Statistics on Britons

When the 1st National Management Salary Survey was published in 1973, the average employee earned £2,500 per annum, drove a Ford Cortina and lived in a house that cost just £10,700. Benny Hill was the most popular TV entertainer and calculators and golfball typewriters were the last word in chic.

In 1998, with the publication of the 25th survey, the average employee earned £15,500, drove a Ford Fiesta and could buy a house for £68,500. Soaps ruled on the box, with East Enders the most popular show, and a mobile phone and internet addresses were absolutely essential. A lot of Britons owned video recorders, CDs and labour saving devices such as dishwashers.

Home life was very different in 1973. Only 49% of homes had a telephone – figure which went up to 93 per cent in 1998. Seventy four per cent had a washing machine (1998: 90%) and 30% had colour TV (1998: 97%).

Looking at management pay, in 1973 the average manager earned £5,000 a year – twice the average earnings – and the average director earned £11,000 – more than four times the national average. In 1998, the average manager earned £36,000, just over twice the national average, while the director’s average was £93,787 a year, six times the national figure.

In 1973, 56% of households ran a car, compared with more than 70 per cent twenty-five years later. The most popular car, the Ford Cortina, cost £1,227. An equivalent model of the 1998 most popular car, the Ford Fiesta, cost just over £10,000.

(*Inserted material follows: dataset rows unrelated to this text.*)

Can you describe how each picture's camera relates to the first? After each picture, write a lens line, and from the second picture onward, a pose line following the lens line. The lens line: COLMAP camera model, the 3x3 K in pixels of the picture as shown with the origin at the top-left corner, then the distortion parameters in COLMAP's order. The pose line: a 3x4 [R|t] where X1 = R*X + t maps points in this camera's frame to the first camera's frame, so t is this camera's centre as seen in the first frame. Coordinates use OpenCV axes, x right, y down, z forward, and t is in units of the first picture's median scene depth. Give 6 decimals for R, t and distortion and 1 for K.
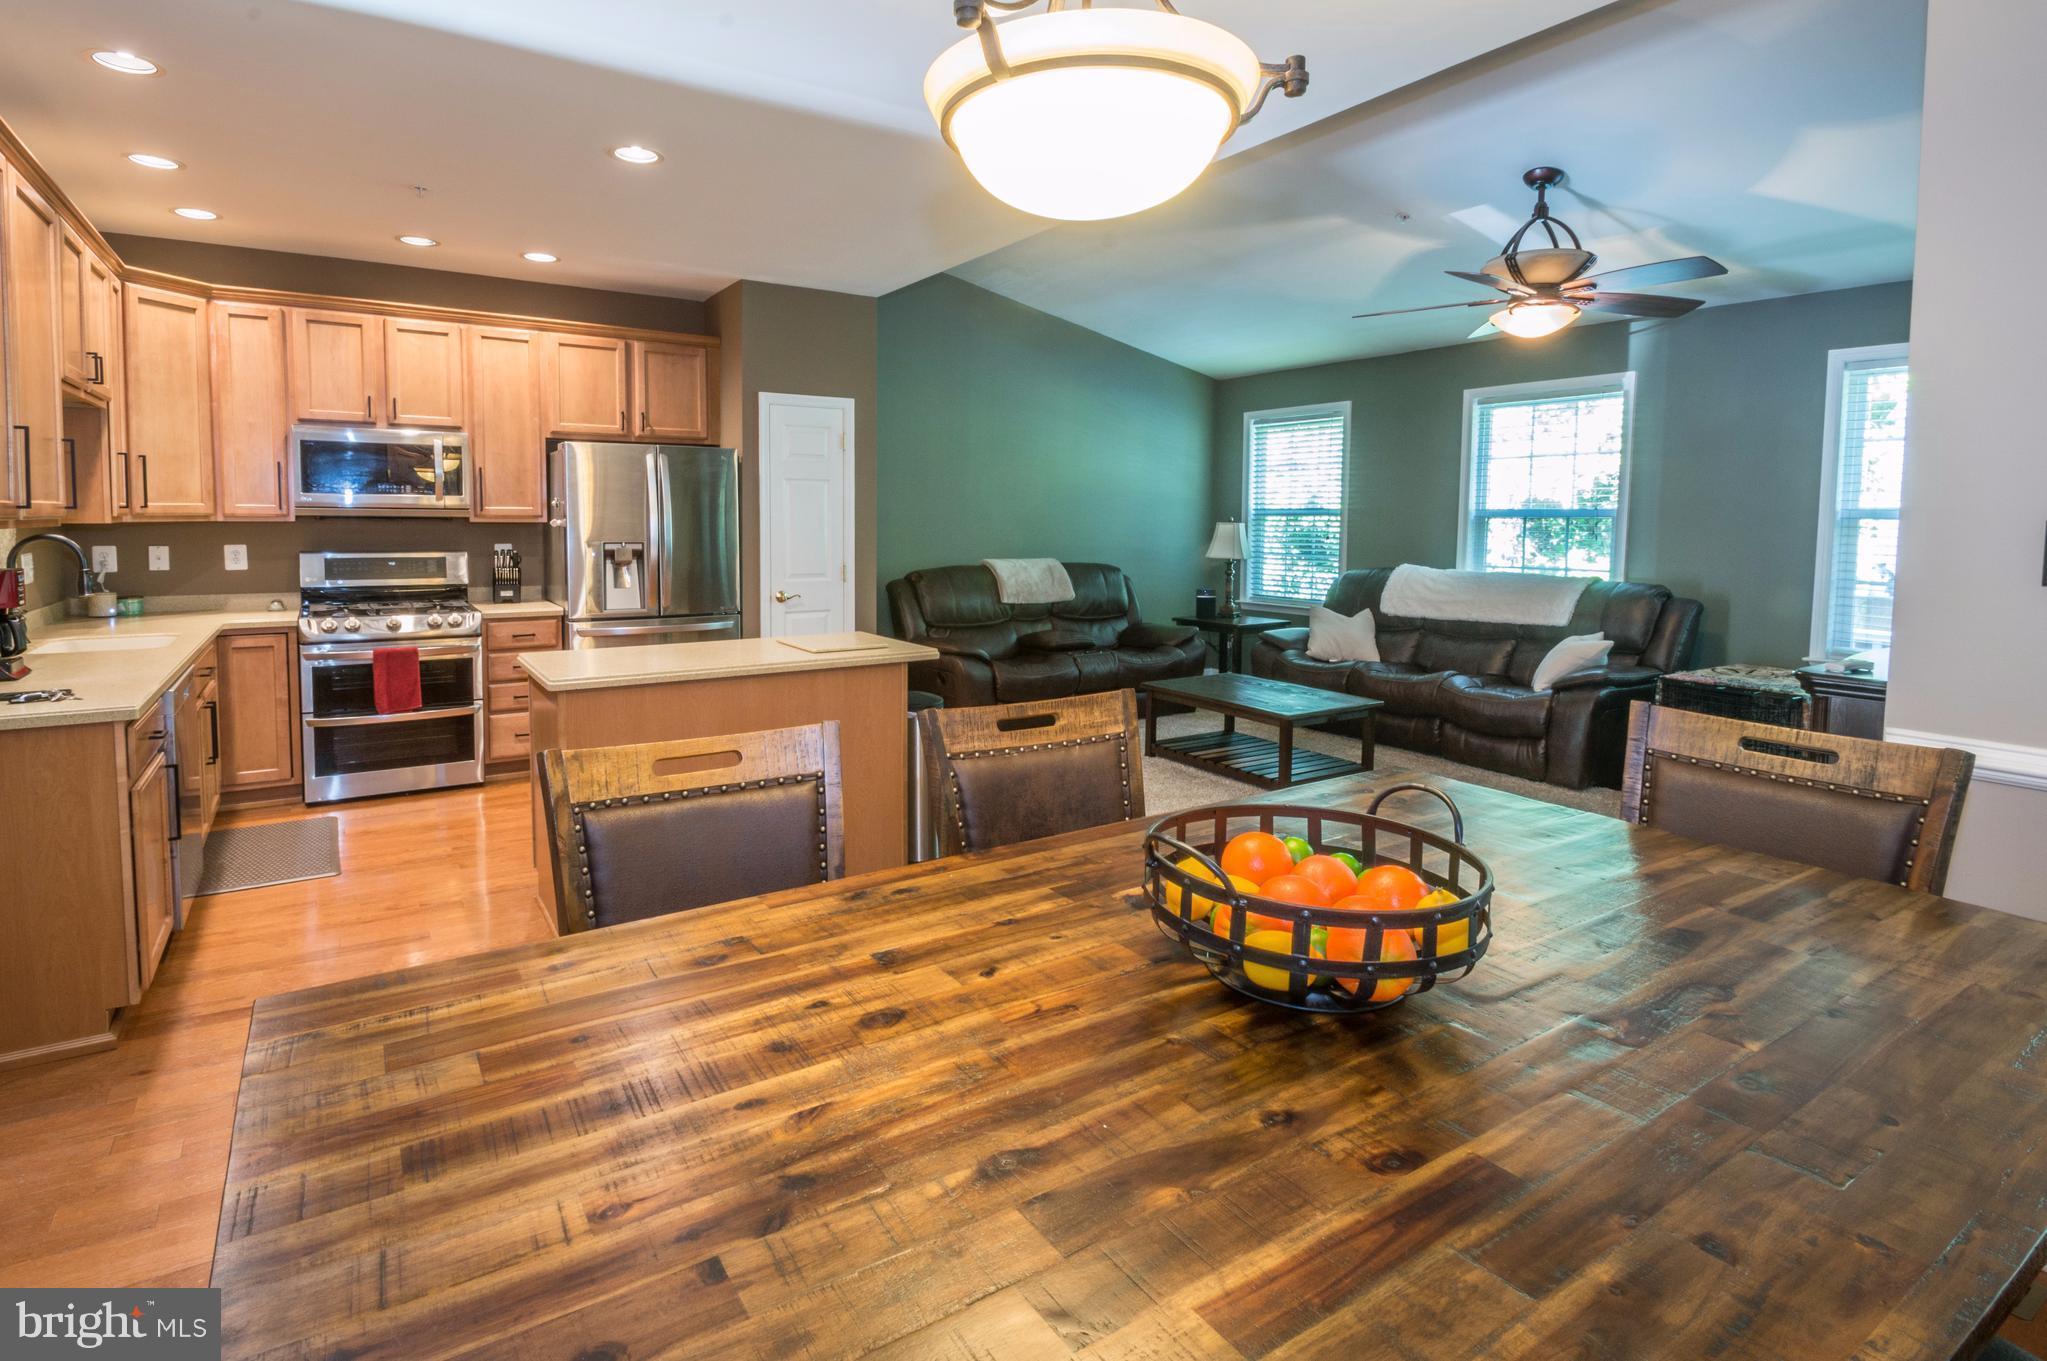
lens RADIAL K [[998.9, 0, 909.2], [0, 998.9, 573.8], [0, 0, 1]] dist [-0.010091, -0.007071]
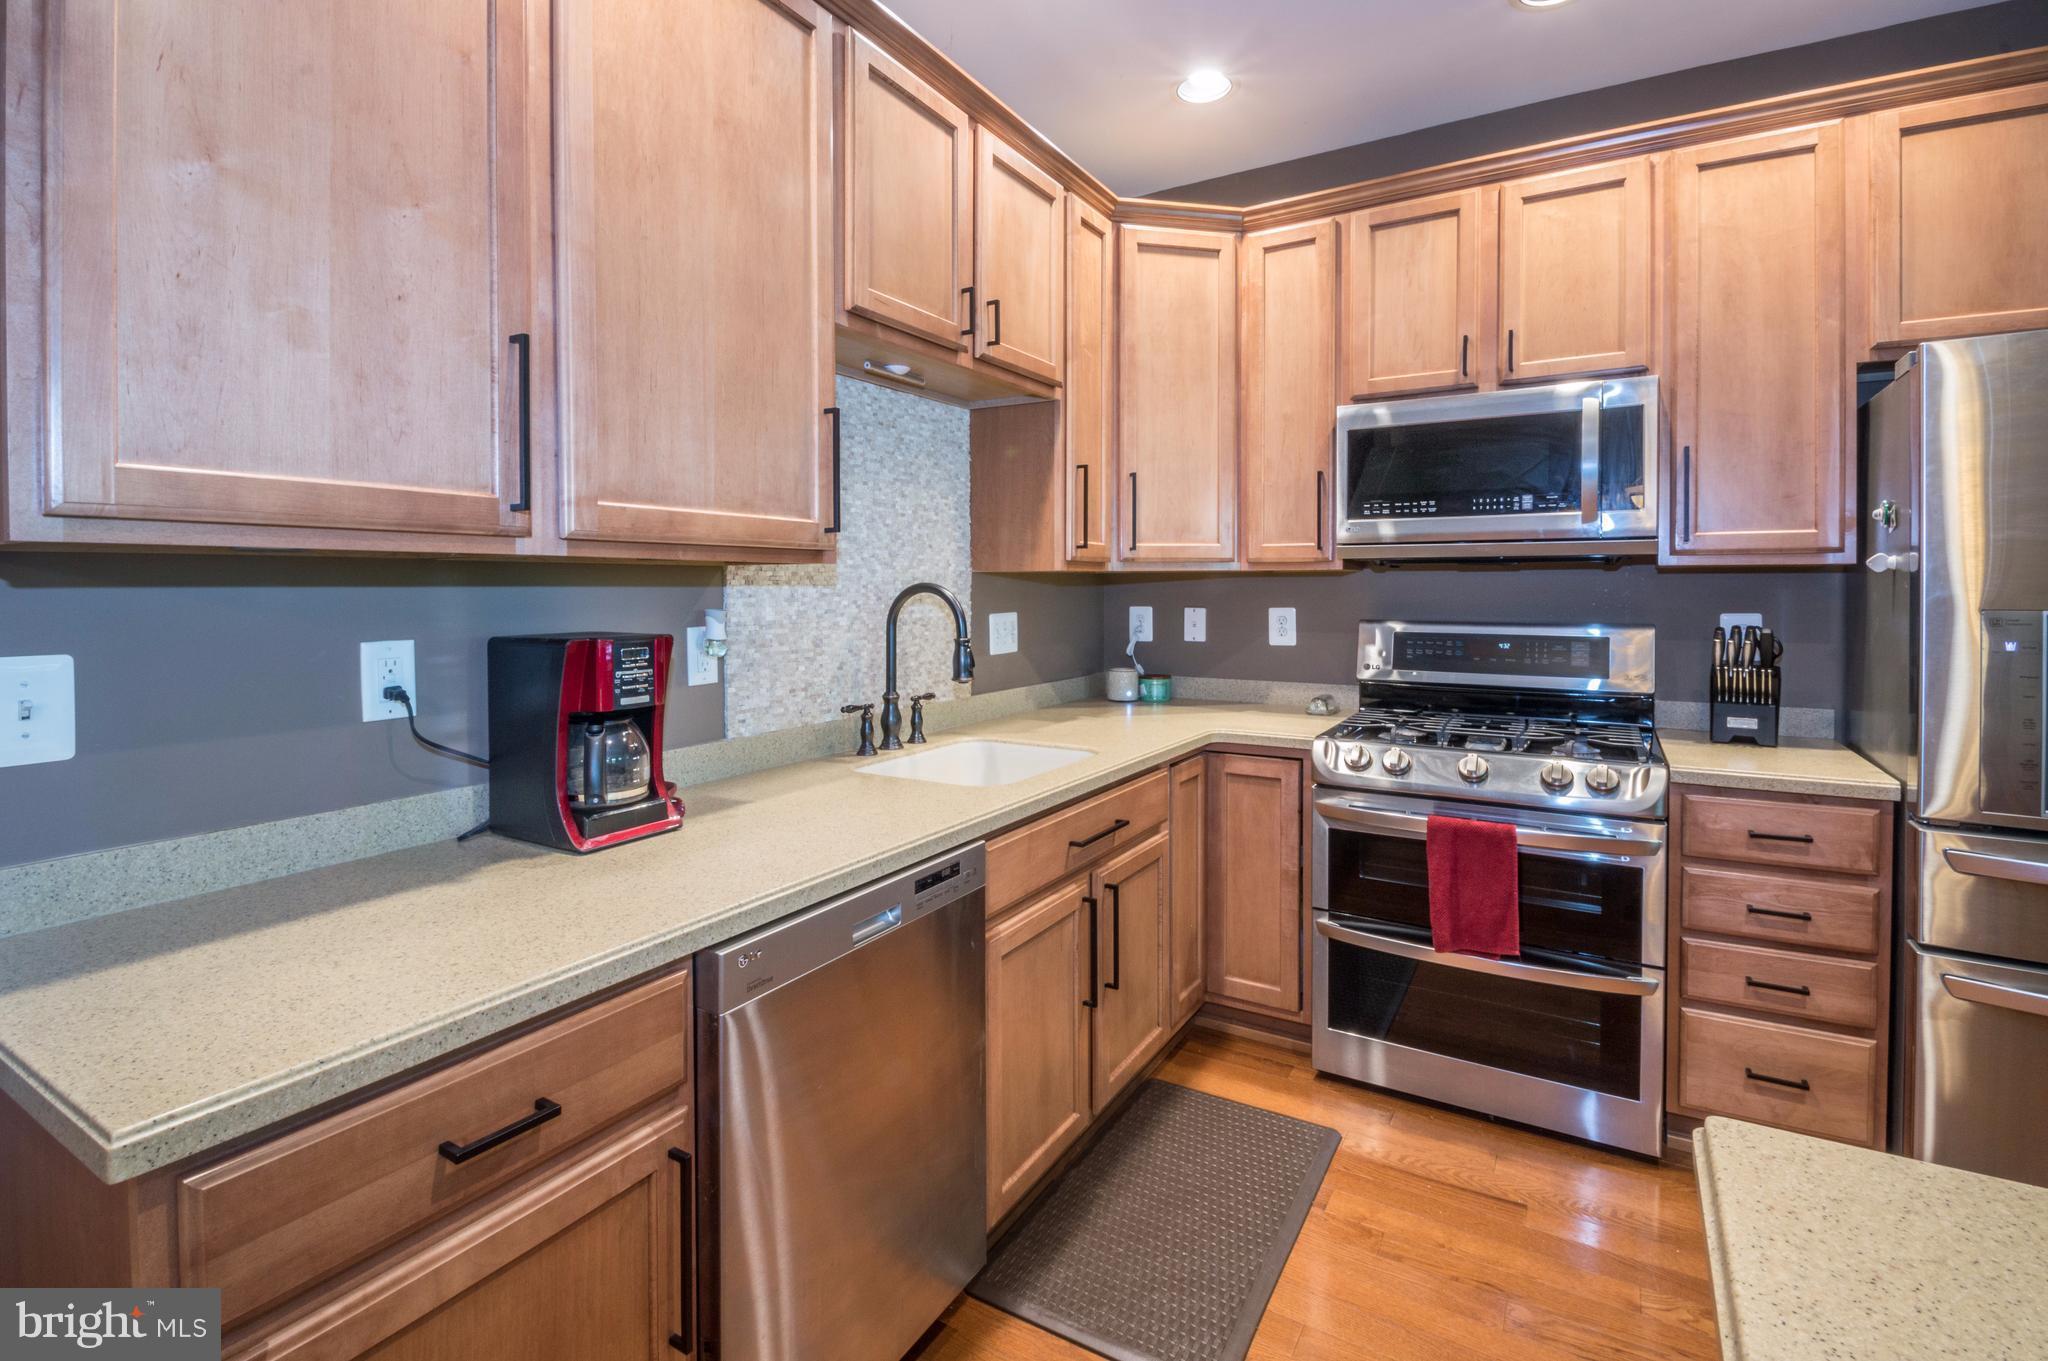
lens RADIAL K [[924.2, 0, 1081.7], [0, 924.2, 617.5], [0, 0, 1]] dist [-0.000856, -0.007188]
pose [[0.516820, 0.020796, -0.855842, -0.202874], [-0.042949, 0.999076, -0.001659, -0.014705], [0.855016, 0.037615, 0.517235, 0.530001]]
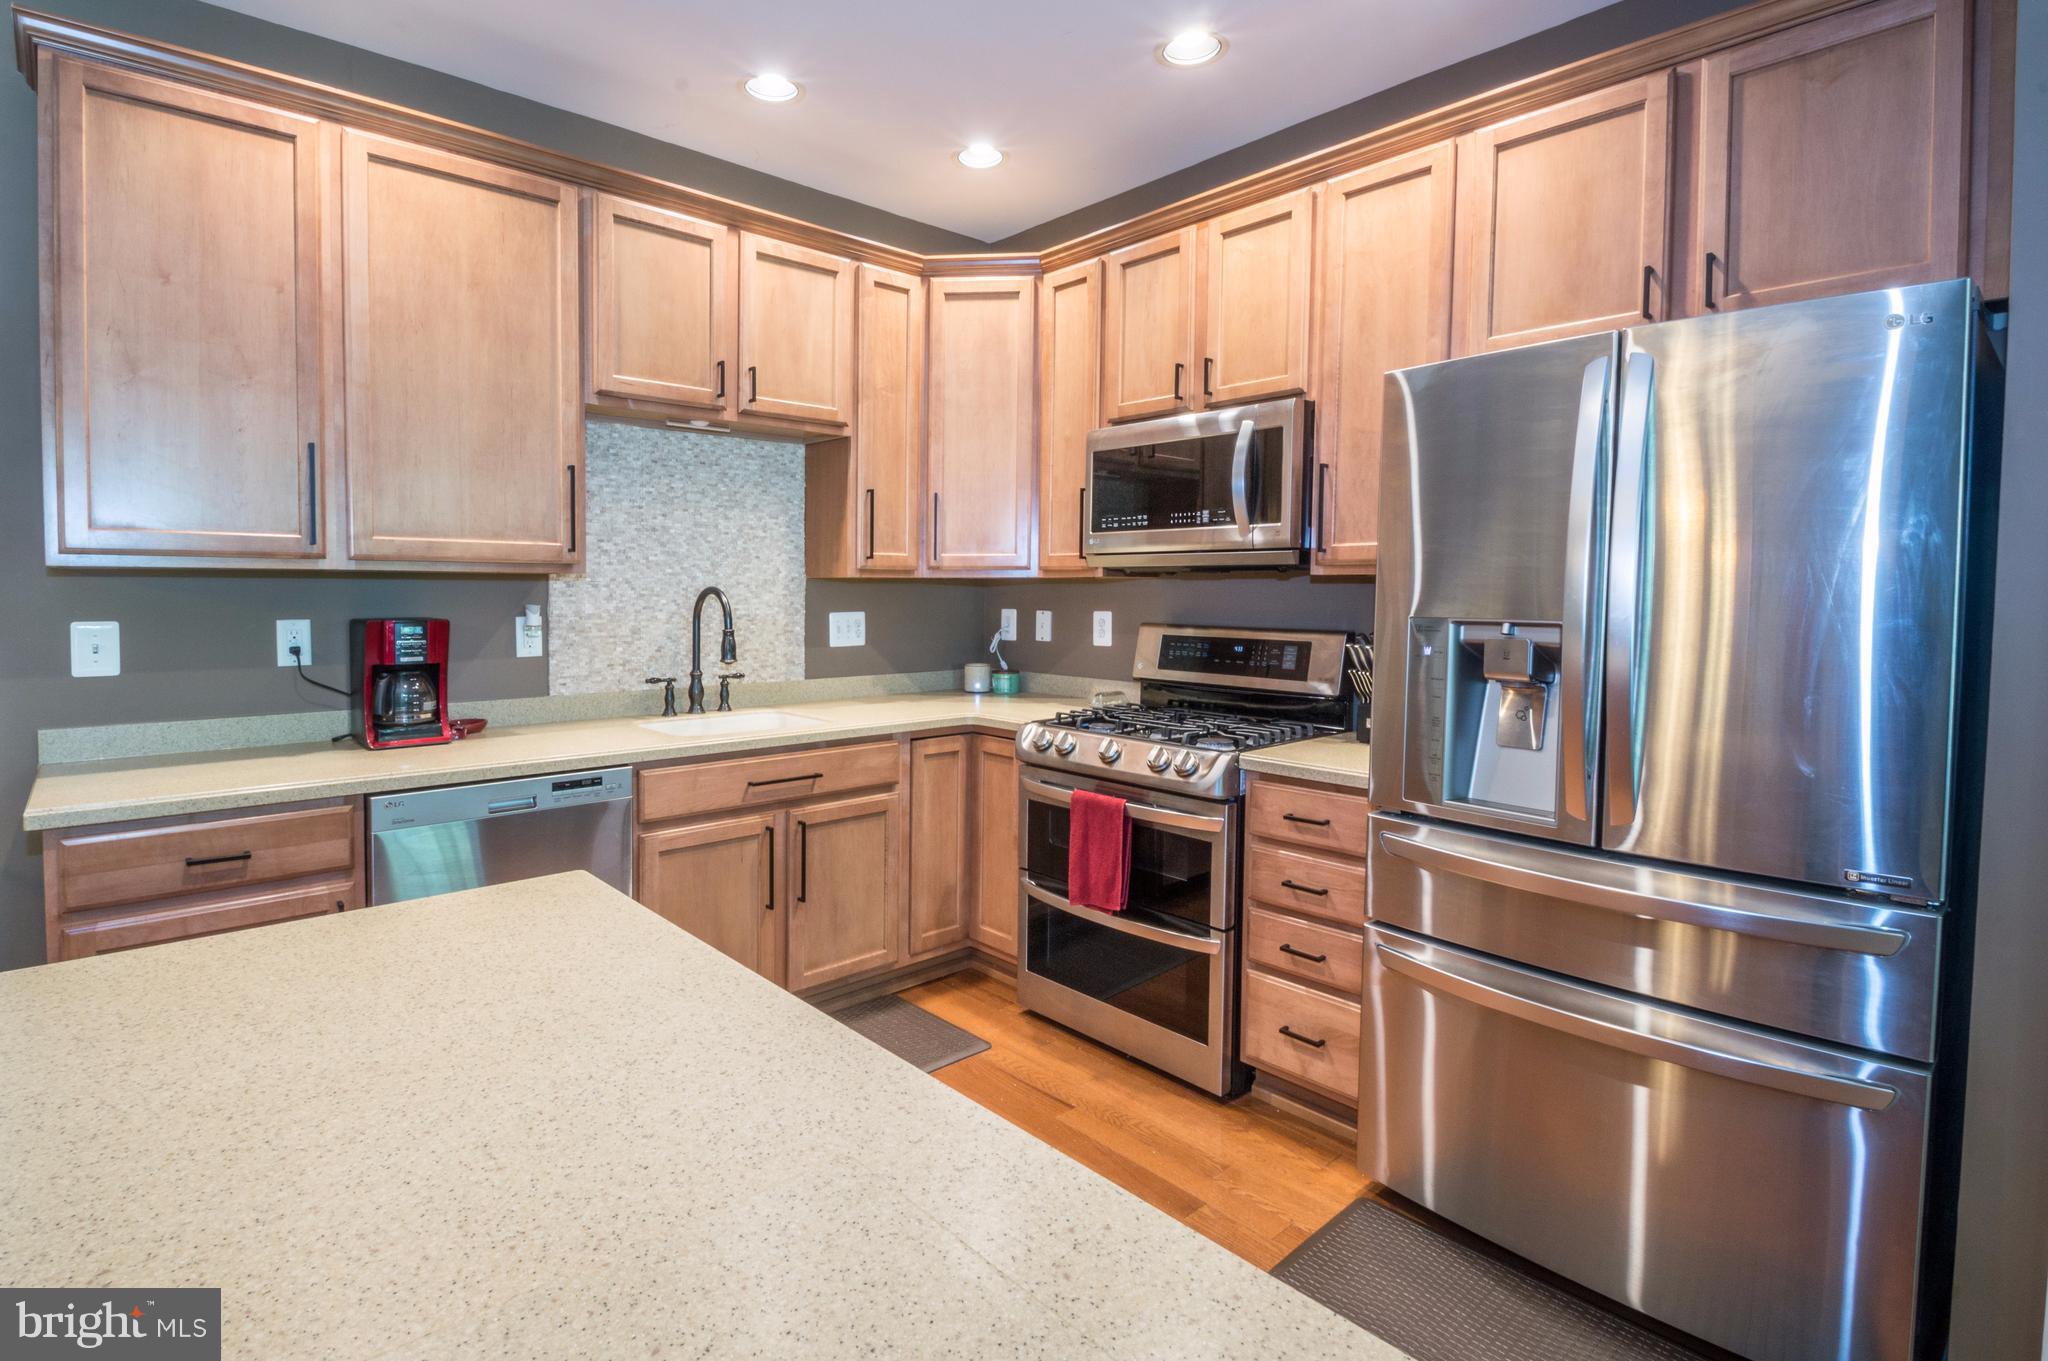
lens RADIAL K [[999.4, 0, 1029.8], [0, 999.4, 648.7], [0, 0, 1]] dist [-0.010091, -0.007071]
pose [[0.235286, 0.050366, -0.970620, 0.020838], [-0.058010, 0.997604, 0.037704, -0.024783], [0.970194, 0.047434, 0.237644, 0.730395]]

The average house price in Britain in 1973 was £10,700 - just over four times average earnings - in 1998 it was £68,500 - nearly four and a half times average earnings. But the structure of society also changed. Twenty-five years ago half the households in Britain were made up of one or two people. The rest were in households of three or more. In 1998, 63 per cent of households were one or two persons and only 37% had three or more.

The character and culture of the workforce changed significantly. In 1973, the labour force was made up of 63 per cent of men and 37 per cent of women. The number of women managers was negligible, comprising less than two per cent of the two million managers in the UK. Twenty-five years later, half the workforce were women and the proportion of women managers was approaching one in five (18 per cent).